The Latin specific epithet loczyi honors 'Lajos Lóczy' (1849–1920) the Hungarian geologist and geographer, who participated in Count Béla Széchenyi's (the son of István Széchenyi) 1877–1880 expedition to Central Asia, western China, Japan, India, Japan, Java and Borneo.

It was originally found in Ala Archa Valley of Uzbekistan.

It was verified by United States Department of Agriculture Agricultural Research Service on 2 October 2014.

As of January 2015, it is listed as unchecked by the RHS.

==Distribution and habitat==
Iris loczyi is native to a wide region, of various temperate areas of Asia.

===Range===
It is found in the western Asia countries of Afghanistan and Iran, including the Caucasus regions of Pamir Mountains, Tien Shan (within Kometydavan Ravine and Se-chai River) and Baluchistan (the mountainous parts of Pakistan and Iran).

In the middle Asian countries of Kazakhstan, Tajikistan, Mongolia, and Tibet.

It is listed with Iris bloudowii, Iris psammocola, Iris ruthenica, Iris sibirica, Iris tenuifolia and Iris tigridia as being found in the Altai-Sayan region (where Russia, China, Mongolia and Kazakhstan come together).

It is found in China, within the Chinese provinces of Gansu, Nei Mongol, Ningxia, Qinghai Sichuan, Xinjiang and Xizang.

==Habitat==
It is found growing on high mountain grasslands, (or steppes) and sunny hillsides.

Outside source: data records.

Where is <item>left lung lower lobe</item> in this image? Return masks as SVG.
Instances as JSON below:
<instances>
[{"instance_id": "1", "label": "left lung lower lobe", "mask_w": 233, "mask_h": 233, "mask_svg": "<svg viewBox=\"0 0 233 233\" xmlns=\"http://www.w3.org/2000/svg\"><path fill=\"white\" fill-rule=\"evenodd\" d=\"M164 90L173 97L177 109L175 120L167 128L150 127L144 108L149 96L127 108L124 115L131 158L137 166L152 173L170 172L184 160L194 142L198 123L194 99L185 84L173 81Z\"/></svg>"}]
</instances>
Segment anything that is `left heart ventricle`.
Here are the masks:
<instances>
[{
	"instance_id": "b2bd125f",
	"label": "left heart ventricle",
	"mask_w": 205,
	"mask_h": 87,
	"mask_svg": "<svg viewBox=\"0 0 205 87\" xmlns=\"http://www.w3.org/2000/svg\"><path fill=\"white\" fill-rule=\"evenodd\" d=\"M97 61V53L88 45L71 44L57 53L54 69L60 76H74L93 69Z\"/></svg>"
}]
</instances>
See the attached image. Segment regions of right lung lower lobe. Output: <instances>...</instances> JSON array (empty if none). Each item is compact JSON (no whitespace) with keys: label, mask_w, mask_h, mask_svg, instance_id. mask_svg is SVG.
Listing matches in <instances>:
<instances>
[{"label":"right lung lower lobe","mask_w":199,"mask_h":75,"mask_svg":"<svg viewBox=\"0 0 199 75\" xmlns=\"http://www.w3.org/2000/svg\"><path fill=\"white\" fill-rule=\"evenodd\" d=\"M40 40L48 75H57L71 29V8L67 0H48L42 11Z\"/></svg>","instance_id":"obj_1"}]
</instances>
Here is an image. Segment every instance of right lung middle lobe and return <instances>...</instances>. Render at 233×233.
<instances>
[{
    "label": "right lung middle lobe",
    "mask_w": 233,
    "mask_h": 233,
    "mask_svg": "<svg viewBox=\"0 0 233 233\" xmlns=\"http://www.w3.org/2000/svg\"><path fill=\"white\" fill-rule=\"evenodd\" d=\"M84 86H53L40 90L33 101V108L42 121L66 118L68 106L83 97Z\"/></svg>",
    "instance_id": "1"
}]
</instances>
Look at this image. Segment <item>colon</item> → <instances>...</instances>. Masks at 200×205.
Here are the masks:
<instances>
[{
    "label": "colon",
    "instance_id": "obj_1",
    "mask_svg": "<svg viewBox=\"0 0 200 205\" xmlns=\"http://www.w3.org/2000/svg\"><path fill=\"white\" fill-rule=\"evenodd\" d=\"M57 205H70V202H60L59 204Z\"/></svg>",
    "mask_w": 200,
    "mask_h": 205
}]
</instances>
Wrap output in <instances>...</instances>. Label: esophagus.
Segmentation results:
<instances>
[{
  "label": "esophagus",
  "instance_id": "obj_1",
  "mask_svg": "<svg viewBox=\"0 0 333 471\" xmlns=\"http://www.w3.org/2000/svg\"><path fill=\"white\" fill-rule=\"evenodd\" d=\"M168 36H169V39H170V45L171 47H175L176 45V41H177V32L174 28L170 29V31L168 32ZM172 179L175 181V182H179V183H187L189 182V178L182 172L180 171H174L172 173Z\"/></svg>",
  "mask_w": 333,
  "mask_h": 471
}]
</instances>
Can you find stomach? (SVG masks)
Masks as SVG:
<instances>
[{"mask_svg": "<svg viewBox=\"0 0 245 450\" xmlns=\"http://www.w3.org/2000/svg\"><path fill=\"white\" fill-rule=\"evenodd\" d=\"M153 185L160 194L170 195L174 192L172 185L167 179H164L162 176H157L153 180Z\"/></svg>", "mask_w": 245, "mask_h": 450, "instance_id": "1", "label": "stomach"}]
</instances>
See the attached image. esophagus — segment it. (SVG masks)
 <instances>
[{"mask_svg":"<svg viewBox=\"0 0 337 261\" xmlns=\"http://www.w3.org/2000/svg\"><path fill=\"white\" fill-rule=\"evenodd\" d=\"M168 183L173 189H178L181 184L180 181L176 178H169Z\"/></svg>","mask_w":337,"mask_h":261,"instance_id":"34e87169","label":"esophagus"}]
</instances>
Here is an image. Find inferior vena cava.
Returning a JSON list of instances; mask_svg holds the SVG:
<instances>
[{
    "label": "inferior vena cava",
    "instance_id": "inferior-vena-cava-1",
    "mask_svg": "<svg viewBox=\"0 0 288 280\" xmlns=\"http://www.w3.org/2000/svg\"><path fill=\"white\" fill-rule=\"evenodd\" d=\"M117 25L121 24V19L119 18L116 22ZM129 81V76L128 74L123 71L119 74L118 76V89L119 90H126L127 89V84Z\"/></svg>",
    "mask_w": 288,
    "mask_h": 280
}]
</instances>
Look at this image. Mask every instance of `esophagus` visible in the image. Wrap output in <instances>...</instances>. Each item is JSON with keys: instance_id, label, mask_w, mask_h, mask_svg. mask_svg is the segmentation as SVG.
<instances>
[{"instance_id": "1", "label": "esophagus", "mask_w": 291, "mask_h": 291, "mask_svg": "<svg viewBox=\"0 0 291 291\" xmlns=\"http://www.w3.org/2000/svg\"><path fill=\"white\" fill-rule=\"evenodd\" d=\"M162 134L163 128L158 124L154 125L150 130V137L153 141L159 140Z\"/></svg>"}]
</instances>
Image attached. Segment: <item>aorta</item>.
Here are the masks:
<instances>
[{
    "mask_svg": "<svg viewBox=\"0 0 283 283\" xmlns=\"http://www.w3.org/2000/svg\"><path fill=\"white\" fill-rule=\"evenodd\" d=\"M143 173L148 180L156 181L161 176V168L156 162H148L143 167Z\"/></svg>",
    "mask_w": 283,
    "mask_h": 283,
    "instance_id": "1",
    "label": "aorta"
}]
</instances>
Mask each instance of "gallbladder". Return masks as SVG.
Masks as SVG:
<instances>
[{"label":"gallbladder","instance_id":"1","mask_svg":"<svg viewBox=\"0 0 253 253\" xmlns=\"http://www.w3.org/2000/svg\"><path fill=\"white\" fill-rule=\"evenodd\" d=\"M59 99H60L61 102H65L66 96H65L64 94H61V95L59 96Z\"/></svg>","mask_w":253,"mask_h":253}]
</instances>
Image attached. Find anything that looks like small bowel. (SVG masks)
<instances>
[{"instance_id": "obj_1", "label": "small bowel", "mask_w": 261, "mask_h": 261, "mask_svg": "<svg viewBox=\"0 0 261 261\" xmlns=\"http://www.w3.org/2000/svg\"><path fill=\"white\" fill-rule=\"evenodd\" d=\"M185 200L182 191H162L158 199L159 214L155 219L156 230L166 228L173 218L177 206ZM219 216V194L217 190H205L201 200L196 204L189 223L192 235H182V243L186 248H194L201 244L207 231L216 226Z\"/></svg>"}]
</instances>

It is widespread on the mountains of Central Asia.
At altitudes of between 2200 to 3000 m above sea level.

It is also found in clumps by the roadside in the Barskon Pass of Kyrgyzia.

==Conservation==
It is listed in the IUCN 'Red Book' of the Republic of Tuva as a species at vulnerable status.

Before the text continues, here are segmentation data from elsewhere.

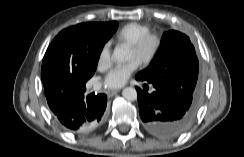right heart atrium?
Instances as JSON below:
<instances>
[{
	"mask_svg": "<svg viewBox=\"0 0 244 157\" xmlns=\"http://www.w3.org/2000/svg\"><path fill=\"white\" fill-rule=\"evenodd\" d=\"M111 62V44L110 42H105L98 53L97 69L104 71L111 65Z\"/></svg>",
	"mask_w": 244,
	"mask_h": 157,
	"instance_id": "1",
	"label": "right heart atrium"
}]
</instances>
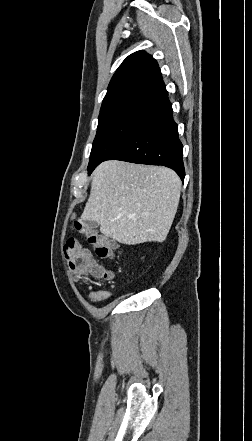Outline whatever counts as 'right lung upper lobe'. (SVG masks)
Returning a JSON list of instances; mask_svg holds the SVG:
<instances>
[{"instance_id":"1","label":"right lung upper lobe","mask_w":252,"mask_h":441,"mask_svg":"<svg viewBox=\"0 0 252 441\" xmlns=\"http://www.w3.org/2000/svg\"><path fill=\"white\" fill-rule=\"evenodd\" d=\"M165 88L156 60L144 51L129 55L113 75L101 110L147 100Z\"/></svg>"}]
</instances>
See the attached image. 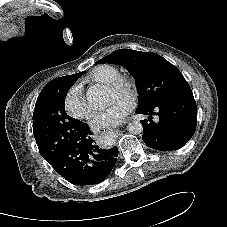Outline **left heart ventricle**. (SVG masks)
I'll list each match as a JSON object with an SVG mask.
<instances>
[{
  "instance_id": "1",
  "label": "left heart ventricle",
  "mask_w": 227,
  "mask_h": 227,
  "mask_svg": "<svg viewBox=\"0 0 227 227\" xmlns=\"http://www.w3.org/2000/svg\"><path fill=\"white\" fill-rule=\"evenodd\" d=\"M127 96V93L123 89H106V97L108 101H112L116 98Z\"/></svg>"
}]
</instances>
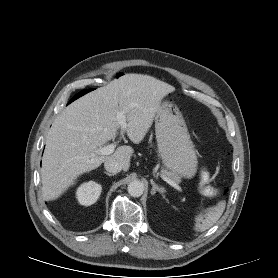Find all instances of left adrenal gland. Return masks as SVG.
I'll use <instances>...</instances> for the list:
<instances>
[{
	"label": "left adrenal gland",
	"mask_w": 278,
	"mask_h": 278,
	"mask_svg": "<svg viewBox=\"0 0 278 278\" xmlns=\"http://www.w3.org/2000/svg\"><path fill=\"white\" fill-rule=\"evenodd\" d=\"M151 185H152V189H151V195H154L156 192H159L160 194L164 195V188L163 187H159L154 181L153 179L150 180Z\"/></svg>",
	"instance_id": "obj_1"
}]
</instances>
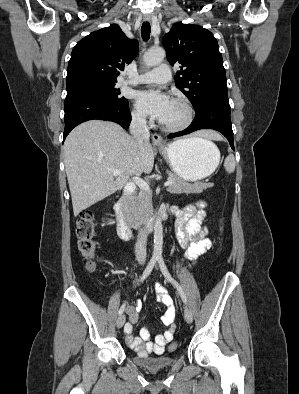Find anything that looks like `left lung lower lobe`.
I'll list each match as a JSON object with an SVG mask.
<instances>
[{
	"label": "left lung lower lobe",
	"instance_id": "1",
	"mask_svg": "<svg viewBox=\"0 0 299 394\" xmlns=\"http://www.w3.org/2000/svg\"><path fill=\"white\" fill-rule=\"evenodd\" d=\"M195 109V118L183 131L171 133L168 138L179 137L199 129H214L221 132L234 150L233 131L230 119V105L227 94L208 96Z\"/></svg>",
	"mask_w": 299,
	"mask_h": 394
}]
</instances>
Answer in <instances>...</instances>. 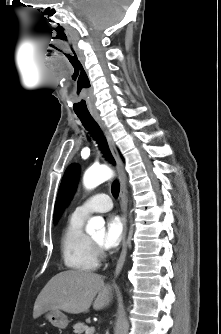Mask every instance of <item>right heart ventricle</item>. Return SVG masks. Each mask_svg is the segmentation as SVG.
I'll return each mask as SVG.
<instances>
[{"label": "right heart ventricle", "instance_id": "right-heart-ventricle-1", "mask_svg": "<svg viewBox=\"0 0 221 334\" xmlns=\"http://www.w3.org/2000/svg\"><path fill=\"white\" fill-rule=\"evenodd\" d=\"M85 218L72 214L63 230L61 251L67 268L77 272L94 271L99 266L98 255L91 239L84 232Z\"/></svg>", "mask_w": 221, "mask_h": 334}]
</instances>
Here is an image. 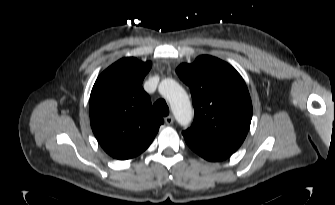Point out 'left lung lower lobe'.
Here are the masks:
<instances>
[{
    "label": "left lung lower lobe",
    "mask_w": 335,
    "mask_h": 205,
    "mask_svg": "<svg viewBox=\"0 0 335 205\" xmlns=\"http://www.w3.org/2000/svg\"><path fill=\"white\" fill-rule=\"evenodd\" d=\"M185 141L194 152L208 161H222L232 155L230 152L211 150L191 141Z\"/></svg>",
    "instance_id": "0a47b994"
}]
</instances>
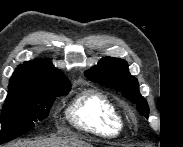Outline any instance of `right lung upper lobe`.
I'll use <instances>...</instances> for the list:
<instances>
[{"label":"right lung upper lobe","mask_w":183,"mask_h":147,"mask_svg":"<svg viewBox=\"0 0 183 147\" xmlns=\"http://www.w3.org/2000/svg\"><path fill=\"white\" fill-rule=\"evenodd\" d=\"M70 84L66 76L51 63L35 59L21 64L10 79L9 88H61Z\"/></svg>","instance_id":"1"}]
</instances>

It was mentioned in (under the name Iris tianschanica) in Czerepano's 'Vascular Plants of Russia and Adjacent States (the Former USSR)' in 1995.

It is an endangered species in Uglovsky District of Russia. Only 20 individuals were counted. Although the plants were not eaten by cattle, destruction of the habitat is the major factor in limiting its range.

==Cultivation==
Iris loczyi is not common in cultivation in the UK, Europe, or Russia. It is normally only grown by botanical gardens or collectors.

It is hardy in Ashgabat and Tashkent. It is tolerant of a wide range of temperatures.

Like others in the Series Tenuifoliae, it prefers sandy well drained soils.

It prefers positions in full sun. It prefers to be kept dry during the winter, needing the protection of bulb frames (in the UK).

Aphid Dysaphis tulipae can be found on the plant.

===Propagation===
It can be propagated by division or by seed growing. But the seeds need to be scarified and the seedlings need a constant temperature of 25 °C.

==Uses==
In China, it is forbidden to export plants or seeds. The reason is not known, but may be due to the medicinal usage of the plants.